Saturday, April 08, 2006

The Gospel of Judas According to Jorge Luis Borges

The tiresome and hidebound traditions of Easter are upon us again. I speak not of Easter Bunnies, jellybeans, and dyed eggs, nor joyous Christians proclaiming that "Christ is Risen, Indeed!" but rather I refer to the obligatory trashing of Christian orthodoxy arising as if automatically from the Anything But Christianity factions of the American media. The upcoming release of The Da Vinci Code has brought out the worst in this sector.

National Geographic, once an institution of deserved admiration, has cashed in its reputation to sensationalize a new collection of papyri called the Gospel of Judas, mimicking Dan Brown's contention that orthodox Christianity covered up "what really happened." Many other competent efforts have already been written to deride and to debunk the dismal tabloid-quality "true histories" appearing in the national press, and some of these writings have been ably collected in one location by the enviable Amy Welborn.

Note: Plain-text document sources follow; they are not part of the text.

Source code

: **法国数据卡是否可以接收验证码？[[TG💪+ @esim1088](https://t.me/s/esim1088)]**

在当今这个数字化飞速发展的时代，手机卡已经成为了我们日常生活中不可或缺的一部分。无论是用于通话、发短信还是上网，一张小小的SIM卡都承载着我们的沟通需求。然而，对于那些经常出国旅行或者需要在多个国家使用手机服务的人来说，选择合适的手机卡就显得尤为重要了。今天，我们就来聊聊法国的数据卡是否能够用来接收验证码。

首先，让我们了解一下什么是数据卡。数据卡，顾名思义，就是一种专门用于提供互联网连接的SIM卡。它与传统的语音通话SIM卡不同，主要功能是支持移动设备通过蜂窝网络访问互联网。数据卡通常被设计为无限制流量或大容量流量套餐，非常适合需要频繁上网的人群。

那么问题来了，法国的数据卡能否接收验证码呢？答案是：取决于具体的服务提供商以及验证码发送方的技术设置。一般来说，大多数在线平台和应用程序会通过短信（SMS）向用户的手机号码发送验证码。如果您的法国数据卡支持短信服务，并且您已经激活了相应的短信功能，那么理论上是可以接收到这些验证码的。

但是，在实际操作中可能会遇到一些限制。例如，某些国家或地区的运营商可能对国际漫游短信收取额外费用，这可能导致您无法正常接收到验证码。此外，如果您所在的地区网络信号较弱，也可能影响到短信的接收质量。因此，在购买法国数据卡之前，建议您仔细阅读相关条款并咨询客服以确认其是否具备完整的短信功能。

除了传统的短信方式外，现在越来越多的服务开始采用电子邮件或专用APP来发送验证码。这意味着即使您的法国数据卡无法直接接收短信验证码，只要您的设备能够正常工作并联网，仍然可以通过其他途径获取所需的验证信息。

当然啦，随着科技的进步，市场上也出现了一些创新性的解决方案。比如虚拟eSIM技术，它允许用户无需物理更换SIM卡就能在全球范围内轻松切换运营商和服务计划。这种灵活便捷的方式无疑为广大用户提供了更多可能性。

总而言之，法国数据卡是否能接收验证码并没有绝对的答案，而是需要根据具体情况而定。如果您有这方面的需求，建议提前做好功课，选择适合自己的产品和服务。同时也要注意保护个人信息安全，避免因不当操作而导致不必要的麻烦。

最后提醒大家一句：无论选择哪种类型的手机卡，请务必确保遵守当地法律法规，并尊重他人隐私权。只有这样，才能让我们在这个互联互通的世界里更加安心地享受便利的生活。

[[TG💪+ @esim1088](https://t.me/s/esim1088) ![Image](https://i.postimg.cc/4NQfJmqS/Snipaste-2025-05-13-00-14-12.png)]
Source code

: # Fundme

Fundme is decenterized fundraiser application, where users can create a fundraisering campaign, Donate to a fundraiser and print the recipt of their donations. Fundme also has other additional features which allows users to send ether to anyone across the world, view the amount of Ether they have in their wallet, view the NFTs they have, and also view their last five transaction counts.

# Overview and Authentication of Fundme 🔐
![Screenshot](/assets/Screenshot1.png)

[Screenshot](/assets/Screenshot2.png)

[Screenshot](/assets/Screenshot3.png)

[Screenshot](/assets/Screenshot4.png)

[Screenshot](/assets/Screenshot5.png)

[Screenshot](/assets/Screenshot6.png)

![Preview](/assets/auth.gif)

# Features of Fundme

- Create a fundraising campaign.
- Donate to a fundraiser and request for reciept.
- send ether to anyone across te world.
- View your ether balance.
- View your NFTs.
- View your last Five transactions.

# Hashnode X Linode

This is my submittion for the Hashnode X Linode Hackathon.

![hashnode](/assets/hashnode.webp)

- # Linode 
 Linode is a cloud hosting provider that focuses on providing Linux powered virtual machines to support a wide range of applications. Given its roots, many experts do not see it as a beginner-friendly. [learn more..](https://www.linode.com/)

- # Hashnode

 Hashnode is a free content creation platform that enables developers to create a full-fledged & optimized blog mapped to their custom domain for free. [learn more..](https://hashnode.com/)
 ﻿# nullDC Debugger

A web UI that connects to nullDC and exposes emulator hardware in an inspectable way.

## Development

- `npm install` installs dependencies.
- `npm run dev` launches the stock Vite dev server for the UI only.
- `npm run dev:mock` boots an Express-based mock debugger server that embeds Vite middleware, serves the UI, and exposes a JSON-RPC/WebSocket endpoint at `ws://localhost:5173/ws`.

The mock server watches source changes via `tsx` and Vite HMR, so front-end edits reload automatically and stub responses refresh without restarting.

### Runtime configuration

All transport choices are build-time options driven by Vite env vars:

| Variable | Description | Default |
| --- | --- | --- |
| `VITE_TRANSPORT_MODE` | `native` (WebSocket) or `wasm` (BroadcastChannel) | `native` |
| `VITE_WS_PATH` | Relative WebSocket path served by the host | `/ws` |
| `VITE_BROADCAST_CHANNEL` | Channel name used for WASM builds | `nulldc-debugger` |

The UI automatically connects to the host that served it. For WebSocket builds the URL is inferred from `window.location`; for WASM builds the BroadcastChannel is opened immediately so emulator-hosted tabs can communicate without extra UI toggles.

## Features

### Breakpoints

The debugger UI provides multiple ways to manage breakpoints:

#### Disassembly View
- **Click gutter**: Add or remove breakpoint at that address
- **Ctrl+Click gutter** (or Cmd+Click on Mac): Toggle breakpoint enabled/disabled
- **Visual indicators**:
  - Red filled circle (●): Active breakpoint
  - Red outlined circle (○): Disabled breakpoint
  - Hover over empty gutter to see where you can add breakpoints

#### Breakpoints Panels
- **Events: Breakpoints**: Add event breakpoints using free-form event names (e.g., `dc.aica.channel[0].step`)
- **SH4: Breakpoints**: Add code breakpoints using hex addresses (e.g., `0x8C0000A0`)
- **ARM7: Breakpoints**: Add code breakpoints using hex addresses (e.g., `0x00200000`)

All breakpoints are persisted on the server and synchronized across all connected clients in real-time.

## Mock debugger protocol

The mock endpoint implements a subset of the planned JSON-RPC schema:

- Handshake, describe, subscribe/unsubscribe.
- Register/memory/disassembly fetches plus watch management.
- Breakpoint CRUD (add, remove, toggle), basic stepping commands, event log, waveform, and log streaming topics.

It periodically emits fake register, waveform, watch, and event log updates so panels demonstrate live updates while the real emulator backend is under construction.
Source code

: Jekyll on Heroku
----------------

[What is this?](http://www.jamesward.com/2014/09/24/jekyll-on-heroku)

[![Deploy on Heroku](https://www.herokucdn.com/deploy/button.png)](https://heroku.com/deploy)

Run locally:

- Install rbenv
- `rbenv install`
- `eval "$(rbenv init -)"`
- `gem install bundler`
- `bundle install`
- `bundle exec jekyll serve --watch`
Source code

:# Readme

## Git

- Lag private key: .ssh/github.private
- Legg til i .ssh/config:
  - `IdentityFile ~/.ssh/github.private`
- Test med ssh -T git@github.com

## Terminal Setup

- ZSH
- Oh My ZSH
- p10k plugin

Therefore to avoid redundant whippings of those tiresome irreverent hipsters who are denouncing orthodox Christianity as squaresville, I'll simply excerpt an acknowledged work of fiction by Jorge Luis Borges. His story titled "Three Versions of Judas" has the style of a thinly-disguised imaginary scholarly article. Borges creates a theologian by the name of Nils Runeberg, who through the course of his research develops several different understandings of Judas Iscariot. To the excerpt:

The first edition of Kristus och Judas bears the following categorical epigraph, whose meaning, years later, Nils Runeberg himself would monstrously expand: "Not one, but all of the things attributed by tradition to Judas Iscariot are false." Preceded by a German, De Quincey speculated that Judas reported Jesus to the authorities in order to force him to reveal his divinity and thus ignite a vast rebellion against the tyranny of Rome...

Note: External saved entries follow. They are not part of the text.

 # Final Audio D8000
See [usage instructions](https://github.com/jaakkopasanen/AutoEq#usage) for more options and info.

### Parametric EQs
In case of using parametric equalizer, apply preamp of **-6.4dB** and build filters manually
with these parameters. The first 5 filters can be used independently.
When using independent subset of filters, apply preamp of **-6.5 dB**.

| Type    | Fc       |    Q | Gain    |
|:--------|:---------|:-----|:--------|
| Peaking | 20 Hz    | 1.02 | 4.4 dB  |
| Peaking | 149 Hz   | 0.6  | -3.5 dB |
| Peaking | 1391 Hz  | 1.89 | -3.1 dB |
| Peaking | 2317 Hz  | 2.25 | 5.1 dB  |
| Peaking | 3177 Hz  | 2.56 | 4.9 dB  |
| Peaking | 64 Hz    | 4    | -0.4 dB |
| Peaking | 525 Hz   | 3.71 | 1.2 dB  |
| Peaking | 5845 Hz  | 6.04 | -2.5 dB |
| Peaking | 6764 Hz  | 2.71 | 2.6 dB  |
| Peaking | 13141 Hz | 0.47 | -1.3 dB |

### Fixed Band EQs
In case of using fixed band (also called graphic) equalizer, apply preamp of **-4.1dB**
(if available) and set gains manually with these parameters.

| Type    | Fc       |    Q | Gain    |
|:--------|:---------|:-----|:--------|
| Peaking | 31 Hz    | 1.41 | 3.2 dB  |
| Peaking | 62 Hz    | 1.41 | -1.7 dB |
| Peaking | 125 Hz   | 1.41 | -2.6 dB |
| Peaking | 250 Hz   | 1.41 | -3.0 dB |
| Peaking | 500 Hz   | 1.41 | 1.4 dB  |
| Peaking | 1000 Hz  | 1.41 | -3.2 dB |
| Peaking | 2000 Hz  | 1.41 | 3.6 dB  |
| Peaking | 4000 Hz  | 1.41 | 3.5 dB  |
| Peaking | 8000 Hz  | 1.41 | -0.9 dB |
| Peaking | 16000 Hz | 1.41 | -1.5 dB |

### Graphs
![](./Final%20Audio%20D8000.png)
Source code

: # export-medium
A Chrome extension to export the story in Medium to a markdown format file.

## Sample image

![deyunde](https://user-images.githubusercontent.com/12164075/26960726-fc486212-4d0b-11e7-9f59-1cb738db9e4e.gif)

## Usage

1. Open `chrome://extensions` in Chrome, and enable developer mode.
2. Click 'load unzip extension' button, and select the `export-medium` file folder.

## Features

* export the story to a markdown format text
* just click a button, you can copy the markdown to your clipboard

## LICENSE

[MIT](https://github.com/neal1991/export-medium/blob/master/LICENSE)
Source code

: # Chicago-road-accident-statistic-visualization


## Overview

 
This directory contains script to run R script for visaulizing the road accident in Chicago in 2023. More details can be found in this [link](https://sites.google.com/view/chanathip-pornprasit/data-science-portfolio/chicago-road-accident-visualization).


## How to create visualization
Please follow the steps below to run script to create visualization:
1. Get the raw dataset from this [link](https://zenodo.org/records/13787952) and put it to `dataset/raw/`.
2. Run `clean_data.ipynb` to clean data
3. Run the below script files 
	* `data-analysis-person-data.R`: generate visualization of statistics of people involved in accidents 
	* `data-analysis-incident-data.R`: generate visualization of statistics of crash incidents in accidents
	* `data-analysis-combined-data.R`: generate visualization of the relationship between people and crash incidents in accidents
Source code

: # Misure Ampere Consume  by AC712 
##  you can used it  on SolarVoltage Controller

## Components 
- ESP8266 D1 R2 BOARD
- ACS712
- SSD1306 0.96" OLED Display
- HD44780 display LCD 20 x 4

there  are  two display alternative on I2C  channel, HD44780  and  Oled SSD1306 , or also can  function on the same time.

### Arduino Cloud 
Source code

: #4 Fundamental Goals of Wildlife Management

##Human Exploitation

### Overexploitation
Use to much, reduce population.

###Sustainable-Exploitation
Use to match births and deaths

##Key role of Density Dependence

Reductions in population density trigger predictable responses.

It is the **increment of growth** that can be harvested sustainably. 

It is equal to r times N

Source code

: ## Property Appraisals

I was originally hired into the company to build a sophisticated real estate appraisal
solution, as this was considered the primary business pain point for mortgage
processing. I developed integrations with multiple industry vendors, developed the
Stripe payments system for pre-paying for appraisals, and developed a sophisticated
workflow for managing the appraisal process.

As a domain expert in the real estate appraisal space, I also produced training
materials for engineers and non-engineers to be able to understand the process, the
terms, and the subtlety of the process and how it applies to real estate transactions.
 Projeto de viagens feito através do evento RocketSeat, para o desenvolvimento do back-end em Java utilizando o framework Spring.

These fictional thelogians' ruminations resemble a recent controversy over the role of Judas, which focused upon the proper translation of the Greek word "paradidomi." Judas, the argument held, actually just "handed over" instead of "betrayed" Christ, for reasons described in words similar to those of Borges. This controversy was likewise reported in an utterly predicatable fit of anti-orthodox media frenzy. It would be very amusing to think that this artificial news story could have begun with a lazy theologian paging through the stories of the magical realist Borges.

Another later development in the thought of Borges' "Runeberg" begins with Isaiah 52:2-3: "For he shall grow up before him as a tender plant, and as a root out of a dry ground; he hath no form nor comeliness; and when we shall see him, there is no beauty that we should desire him. He is despised and rejected of men, a man of sorrows, and acquainted with grief." Borges describes the eccentric's exegesis as follows:

...for Runeberg, the punctual prophesy not of a moment but of the whole atrocious future, in time and in eternity, of the Word made flesh. God made Himself totally a man but a man to the point of infamy, a man to the point of reprobation and the abyss.

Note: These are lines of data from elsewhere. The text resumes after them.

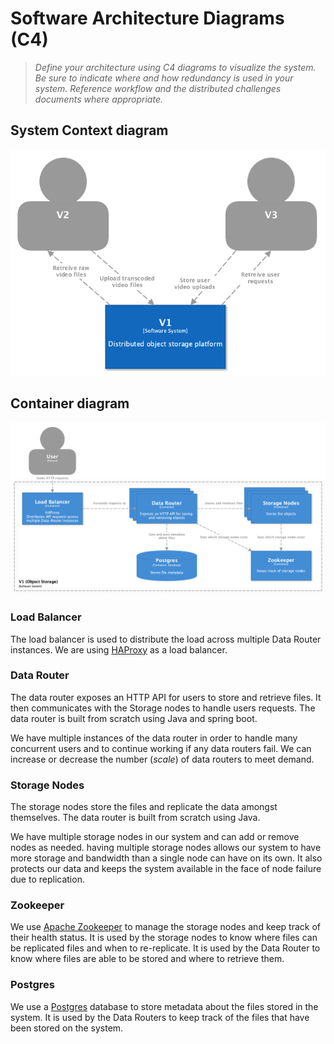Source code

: # Software Architecture Diagrams (C4)

> *Define your architecture using C4 diagrams to visualize the system. Be sure to indicate where and how redundancy is used in your system. Reference workflow and the distributed challenges documents where appropriate.*

## System Context diagram

![System Context diagram](./diagrams/system_context.png)

## Container diagram

![Container diagram](./diagrams/containers.png)

### Load Balancer

The load balancer is used to distribute the load across multiple Data Router instances. We are using [HAProxy](https://www.haproxy.org) as a load balancer.

### Data Router

The data router exposes an HTTP API for users to store and retrieve files. It then communicates with the Storage nodes to handle users requests. The data router is built from scratch using Java and spring boot.

We have multiple instances of the data router in order to handle many concurrent users and to continue working if any data routers fail. We can increase or decrease the number (*scale*) of data routers to meet demand.

### Storage Nodes

The storage nodes store the files and replicate the data amongst themselves. The data router is built from scratch using Java.

We have multiple storage nodes in our system and can add or remove nodes as needed. having multiple storage nodes allows our system to have more storage and bandwidth than a single node can have on its own. It also protects our data and keeps the system available in the face of node failure due to replication.

### Zookeeper

We use [Apache Zookeeper](https://zookeeper.apache.org) to manage the storage nodes and keep track of their health status. It is used by the storage nodes to know where files can be replicated files and when to re-replicate. It is used by the Data Router to know where files are able to be stored and where to retrieve them.

### Postgres

We use a [Postgres](https://www.postgresql.org) database to store metadata about the files stored in the system. It is used by the Data Routers to keep track of the files that have been stored on the system.
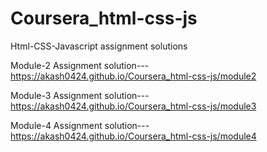 # Coursera_html-css-js
Html-CSS-Javascript assignment solutions

Module-2 Assignment solution---
https://akash0424.github.io/Coursera_html-css-js/module2

Module-3 Assignment solution---
https://akash0424.github.io/Coursera_html-css-js/module3

Module-4 Assignment solution---
https://akash0424.github.io/Coursera_html-css-js/module4
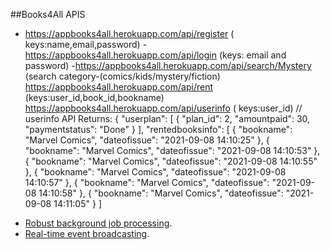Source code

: 

##Books4All APIS



* https://appbooks4all.herokuapp.com/api/register ( keys:name,email,password)
-https://appbooks4all.herokuapp.com/api/login (keys: email and password)
-https://appbooks4all.herokuapp.com/api/search/Mystery (search category-(comics/kids/mystery/fiction)
https://appbooks4all.herokuapp.com/api/rent (keys:user_id,book_id,bookname)
https://appbooks4all.herokuapp.com/api/userinfo ( keys:user_id) // 
userinfo API Returns: 
{
    "userplan": [
        {
            "plan_id": 2,
            "amountpaid": 30,
            "paymentstatus": "Done"
        }
    ],
    "rentedbooksinfo": [
        {
            "bookname": "Marvel Comics",
            "dateofissue": "2021-09-08 14:10:25"
        },
        {
            "bookname": "Marvel Comics",
            "dateofissue": "2021-09-08 14:10:53"
        },
        {
            "bookname": "Marvel Comics",
            "dateofissue": "2021-09-08 14:10:55"
        },
        {
            "bookname": "Marvel Comics",
            "dateofissue": "2021-09-08 14:10:57"
        },
        {
            "bookname": "Marvel Comics",
            "dateofissue": "2021-09-08 14:10:58"
        },
        {
            "bookname": "Marvel Comics",
            "dateofissue": "2021-09-08 14:11:05"
        }
    ]
- [Robust background job processing](https://laravel.com/docs/queues).
- [Real-time event broadcasting](https://laravel.com/docs/broadcasting).


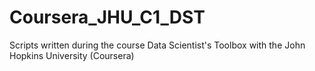 # Coursera_JHU_C1_DST
Scripts written during the course Data Scientist's Toolbox with the John Hopkins University (Coursera)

Judging from what little I have read of Hans Urs von Balthasar's more elaborate and probably heretical ruminations on Good Friday and the descent into hell. Balthasar pushed the idea of Christ's self-emptying kenosis up to, if not past, the breaking point seeming at times to separate the person of Christ from the Trinity itself. Paradoxically, there is a prima facie similarity between Borges' heretic and one of the most prominent and least disobedient Catholic theologians of the twentieth century! But Borges continues:

To save us, He could have chosen any of the destinies which make up the complex web of history; He could have been Alexander or Pythagoras or Rurik or Jesus; He chose the vilest destiny of all: He was Judas.


Unlike von Balthasar, who died a cardinal-elect, The fictonal theologian's life did not end well:

Drunk with insomnia and vertiginous dialectic, Nils Runeberg wandered through the streets of Malmo, begging at the top of his voice that he be granted the grace of joining his Redeemer in Hell.


Like Runeberg, all the faddish heresies on display this year end up calling hell the true Heaven. This revolutionary(!) secret has been improbably but effectively hidden by the unthinking dogmatists of the Christian church for two millennia, until courageous journalists and free-thinking professors bring the truth to light in their writings--now in paperback and coming soon to the big screen! By some trick of logic, this ancient church is supposed to have been simultaneously entirely corrupt and obscurantist, yet also omnicompetent in its suppression of this heresy, which was of course the real orthodoxy. To expand a Chestertonian aphorism: if the Catholic Church was not founded by Christ, it was indubitably founded by Antichrist.

And so polemics have come full-circle, and elite media is once again voicing the anti-papal polemics of the Reformation, this time combining such harsh words with a luciferian antipathy towards God Himself.

Lord, have mercy on our human folly!